Sometimes it turns out that despite being flagged, loci are not truly paralogous, but that multiple non-homologous/non-paralogous contigs were matched to the reference for other reasons (repetitive regions or other repeated sequence patterns). SECAPR provides an extra function to inspect where the flagged contigs end up on the reference (see documentation of paralogs_to_ref
function). In those cases the paralogous loci can be included in further steps, i.e. apply the --keep-paralogs
flag, which will extract only the longest (and usually best) contig for these loci.
Now let's run the script.
secapr find_target_contigs --contigs ../../data/processed/contigs/ --reference ../../data/raw/palm_reference_sequences.fasta --output ../../data/processed/target_contigs --keep-duplicates
To get a first idea of the resulting matches, you can have a look at the file match_table.txt
in the output folder.
In [4]:
import pandas as pd
table = pd.read_csv('../../data/processed/target_contigs/match_table.txt', delimiter = '\t',index_col=0)
table.head()
Out[4]:
Those fields containing a '1' indicate that a unique match was extracted from the contig sequences for the respective exon and sample. If the output reveals a very low harvest of target sequences, you can try to reduce the values for the flags --min-coverage
and --min-identity
in order to be more generous in the matching step. If on the other hand your output turns out to capture a lot of non-homologous sequences between the different samples (can be identified after the alignment step), you may want to turn up the values for these flags in order to be more conservative in your search.

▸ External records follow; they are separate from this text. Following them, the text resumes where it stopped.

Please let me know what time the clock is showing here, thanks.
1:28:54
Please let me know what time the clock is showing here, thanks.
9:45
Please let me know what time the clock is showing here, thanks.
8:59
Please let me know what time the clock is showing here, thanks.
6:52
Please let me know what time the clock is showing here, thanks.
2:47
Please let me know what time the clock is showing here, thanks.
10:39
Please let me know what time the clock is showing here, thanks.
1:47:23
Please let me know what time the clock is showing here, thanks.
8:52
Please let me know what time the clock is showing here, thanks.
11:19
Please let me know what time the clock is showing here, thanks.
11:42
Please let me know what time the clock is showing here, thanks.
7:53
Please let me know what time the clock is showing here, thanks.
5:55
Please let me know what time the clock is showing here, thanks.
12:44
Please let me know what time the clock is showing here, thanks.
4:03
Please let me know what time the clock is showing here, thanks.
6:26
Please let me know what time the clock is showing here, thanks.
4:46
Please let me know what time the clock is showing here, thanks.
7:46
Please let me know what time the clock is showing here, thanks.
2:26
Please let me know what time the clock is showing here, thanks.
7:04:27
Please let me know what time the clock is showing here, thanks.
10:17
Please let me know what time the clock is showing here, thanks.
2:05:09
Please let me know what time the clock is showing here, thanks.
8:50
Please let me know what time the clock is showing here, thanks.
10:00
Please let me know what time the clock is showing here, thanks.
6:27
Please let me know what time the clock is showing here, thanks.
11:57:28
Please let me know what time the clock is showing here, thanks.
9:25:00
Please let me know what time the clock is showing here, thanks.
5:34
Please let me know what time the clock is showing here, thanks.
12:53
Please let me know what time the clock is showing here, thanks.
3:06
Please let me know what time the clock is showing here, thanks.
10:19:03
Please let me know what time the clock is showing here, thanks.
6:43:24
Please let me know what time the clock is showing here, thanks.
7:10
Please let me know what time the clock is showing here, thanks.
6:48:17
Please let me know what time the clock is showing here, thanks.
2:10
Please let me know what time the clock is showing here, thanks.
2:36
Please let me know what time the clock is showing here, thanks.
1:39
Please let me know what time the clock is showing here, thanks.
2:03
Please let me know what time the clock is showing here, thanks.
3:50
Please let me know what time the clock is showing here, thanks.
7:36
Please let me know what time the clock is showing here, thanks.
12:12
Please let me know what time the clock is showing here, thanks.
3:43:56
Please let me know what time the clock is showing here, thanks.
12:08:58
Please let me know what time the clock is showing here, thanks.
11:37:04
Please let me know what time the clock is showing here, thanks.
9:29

The script also prints out summary stats in a textfile in the output folder:
In [5]:
%%bash
cat ../../data/processed/target_contigs/summary_stats.txt
In [9]:
%%bash
source activate secapr_env
secapr plot_sequence_yield -h
For now we only want to print the contig data, so we can execute the function like this:
secapr plot_sequence_yield --extracted_contigs ../../data/processed/target_contigs --output ../../data/processed/plots
The resulting plot looks like this and shows which contigs could be extracted (blue) and which were not present (white) for each sample and locus:
In [11]:
from IPython.display import Image, display
img1 = Image("../../data/processed/plots/contig_yield_overview.png",width=1000)
display(img1)
Blue means "presence" and white "absence" of the respective sequence in the final contig file. SECAPR also prints a separate text file with an overview which exon index coressponds to which locus. It appears that most loci were recovered for most samples. Further there are gaps in some places for all samples, which could indicate that the bait sequences for that locus are not very suitable for our sample data of the genus Geonoma.
If you are satisfied with your contig yield you are ready to continue to the alignment step.